##### DATA UNDER STUDY #####

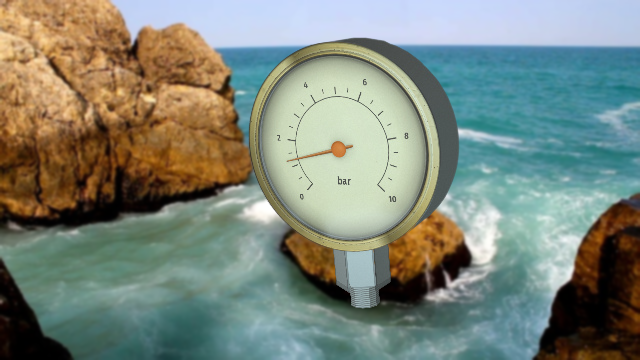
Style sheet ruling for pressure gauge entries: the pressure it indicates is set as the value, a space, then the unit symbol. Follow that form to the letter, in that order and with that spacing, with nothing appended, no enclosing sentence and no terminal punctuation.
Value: 1.25 bar
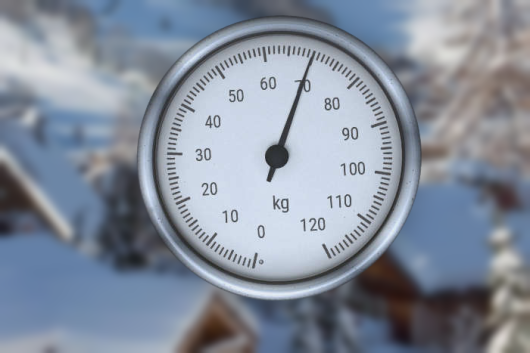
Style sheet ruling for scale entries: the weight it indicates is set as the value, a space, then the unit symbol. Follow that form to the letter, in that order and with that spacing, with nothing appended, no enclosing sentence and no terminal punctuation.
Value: 70 kg
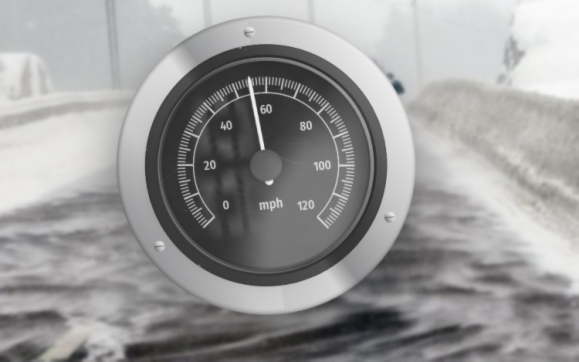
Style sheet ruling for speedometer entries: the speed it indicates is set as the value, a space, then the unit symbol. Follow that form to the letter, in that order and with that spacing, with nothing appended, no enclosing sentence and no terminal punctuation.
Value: 55 mph
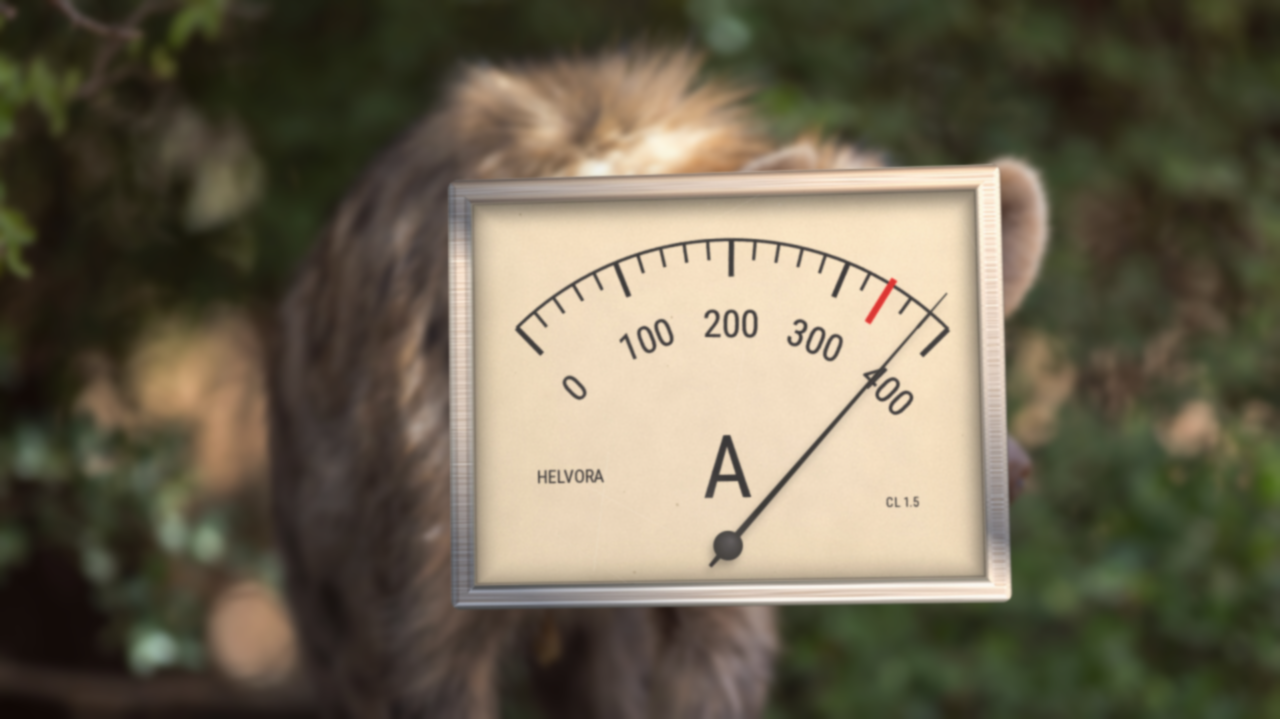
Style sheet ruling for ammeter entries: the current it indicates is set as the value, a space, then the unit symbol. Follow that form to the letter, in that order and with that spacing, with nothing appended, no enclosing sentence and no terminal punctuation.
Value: 380 A
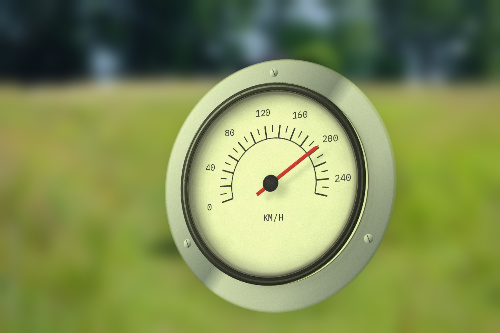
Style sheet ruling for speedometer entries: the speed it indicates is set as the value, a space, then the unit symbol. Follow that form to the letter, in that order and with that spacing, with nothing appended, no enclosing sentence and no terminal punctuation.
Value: 200 km/h
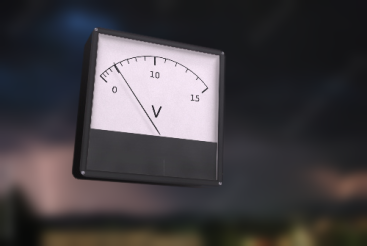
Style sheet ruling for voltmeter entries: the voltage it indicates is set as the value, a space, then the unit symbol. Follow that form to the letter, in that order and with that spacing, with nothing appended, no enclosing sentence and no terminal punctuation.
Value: 5 V
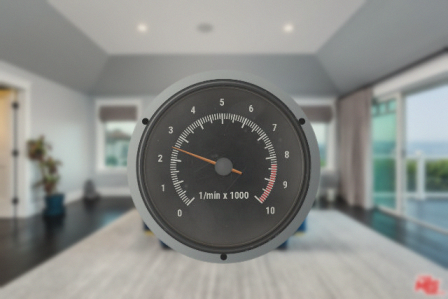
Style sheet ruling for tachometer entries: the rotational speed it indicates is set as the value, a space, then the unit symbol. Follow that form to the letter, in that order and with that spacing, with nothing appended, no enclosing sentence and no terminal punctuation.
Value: 2500 rpm
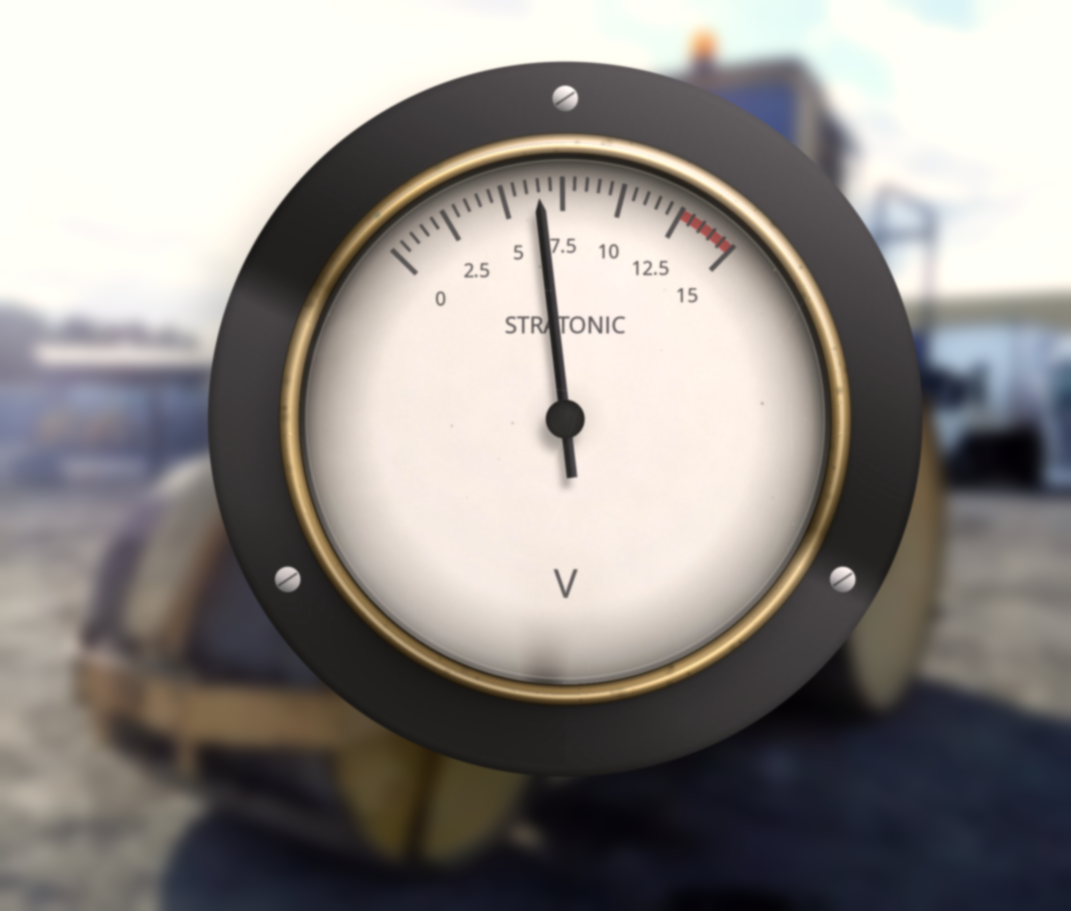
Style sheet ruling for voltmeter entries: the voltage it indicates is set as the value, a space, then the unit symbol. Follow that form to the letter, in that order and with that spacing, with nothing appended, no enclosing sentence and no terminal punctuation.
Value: 6.5 V
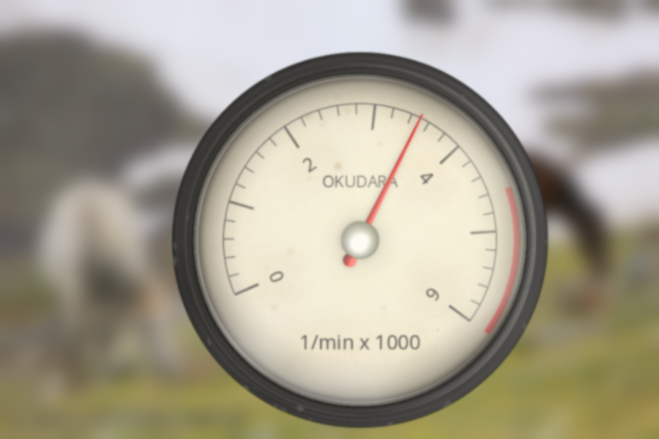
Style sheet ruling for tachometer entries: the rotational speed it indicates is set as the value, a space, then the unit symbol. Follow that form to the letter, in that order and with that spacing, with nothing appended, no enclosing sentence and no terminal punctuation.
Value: 3500 rpm
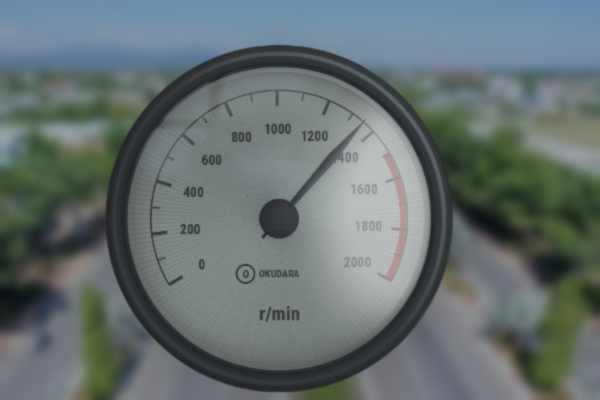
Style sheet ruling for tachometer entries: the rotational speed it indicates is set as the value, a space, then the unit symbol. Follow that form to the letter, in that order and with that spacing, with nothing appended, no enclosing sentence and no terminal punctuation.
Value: 1350 rpm
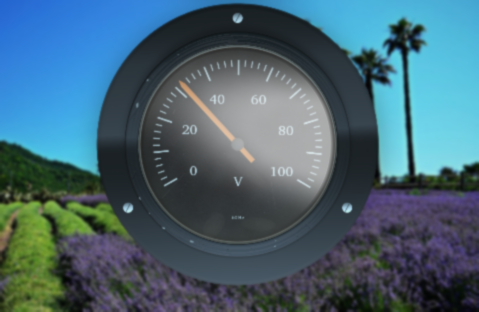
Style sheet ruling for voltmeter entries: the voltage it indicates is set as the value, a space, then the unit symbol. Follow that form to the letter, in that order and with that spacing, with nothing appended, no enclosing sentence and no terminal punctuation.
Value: 32 V
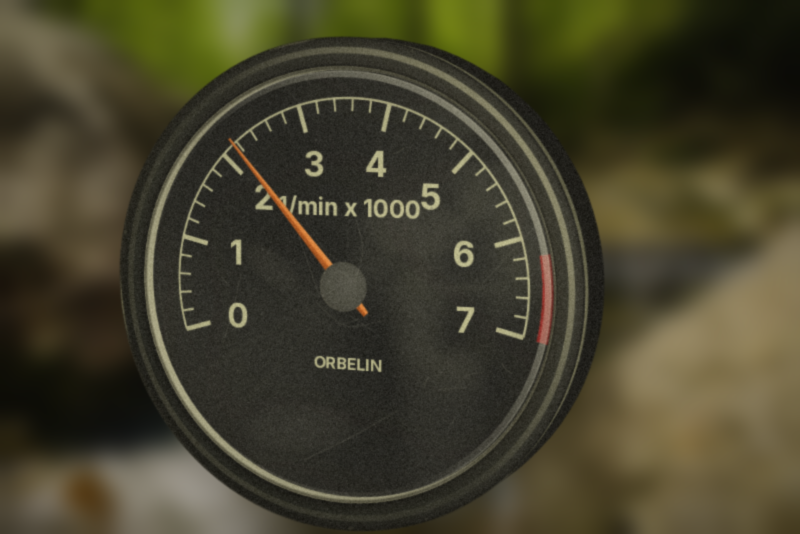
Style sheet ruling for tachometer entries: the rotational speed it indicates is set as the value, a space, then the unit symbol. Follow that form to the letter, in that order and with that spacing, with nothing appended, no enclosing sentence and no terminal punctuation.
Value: 2200 rpm
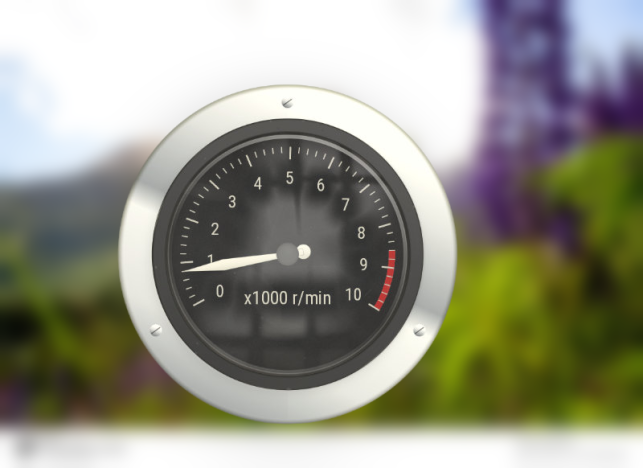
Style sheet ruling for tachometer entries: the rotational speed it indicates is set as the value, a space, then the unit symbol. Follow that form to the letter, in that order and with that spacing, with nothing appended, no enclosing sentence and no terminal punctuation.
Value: 800 rpm
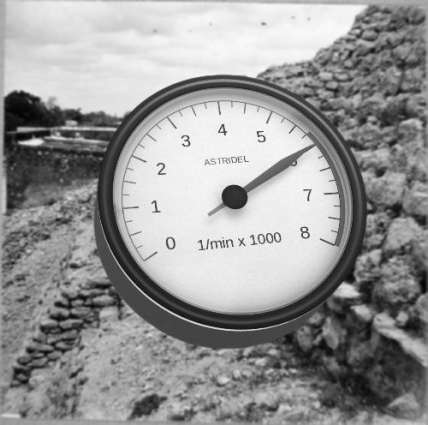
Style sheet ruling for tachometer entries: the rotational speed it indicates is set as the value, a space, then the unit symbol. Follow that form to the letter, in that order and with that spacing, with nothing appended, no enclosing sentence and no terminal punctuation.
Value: 6000 rpm
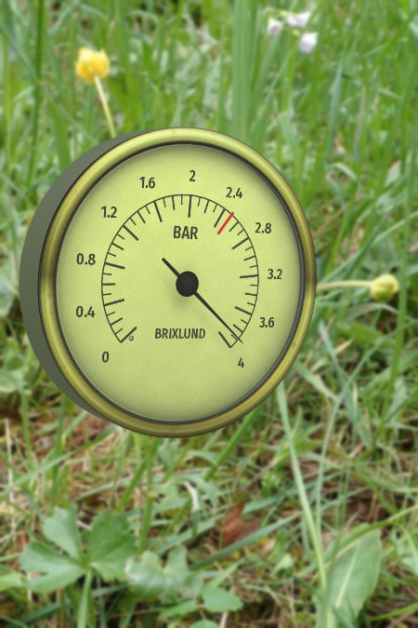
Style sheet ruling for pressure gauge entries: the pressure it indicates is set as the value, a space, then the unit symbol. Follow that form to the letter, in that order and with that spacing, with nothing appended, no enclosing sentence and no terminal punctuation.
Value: 3.9 bar
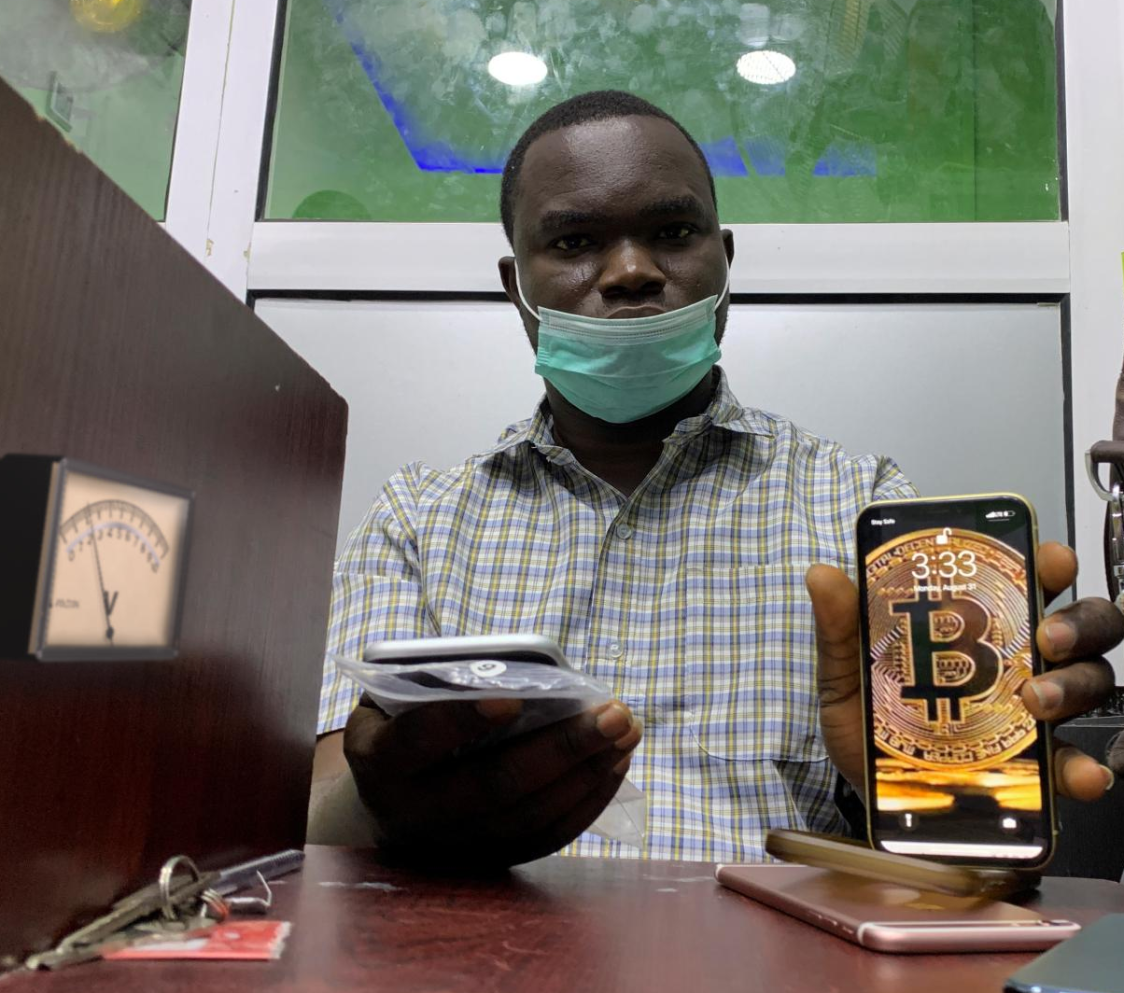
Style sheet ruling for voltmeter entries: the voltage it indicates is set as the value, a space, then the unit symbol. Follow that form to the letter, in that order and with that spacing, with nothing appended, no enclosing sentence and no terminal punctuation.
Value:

#####

Quote the listing above from its first line up to and including the line with "Value: 70 kg". Leave the pictures out.

#### TASK RESPONSE:
Style sheet ruling for pressure gauge entries: the pressure it indicates is set as the value, a space, then the unit symbol. Follow that form to the letter, in that order and with that spacing, with nothing appended, no enclosing sentence and no terminal punctuation.
Value: 1.25 bar
Style sheet ruling for scale entries: the weight it indicates is set as the value, a space, then the unit symbol. Follow that form to the letter, in that order and with that spacing, with nothing appended, no enclosing sentence and no terminal punctuation.
Value: 70 kg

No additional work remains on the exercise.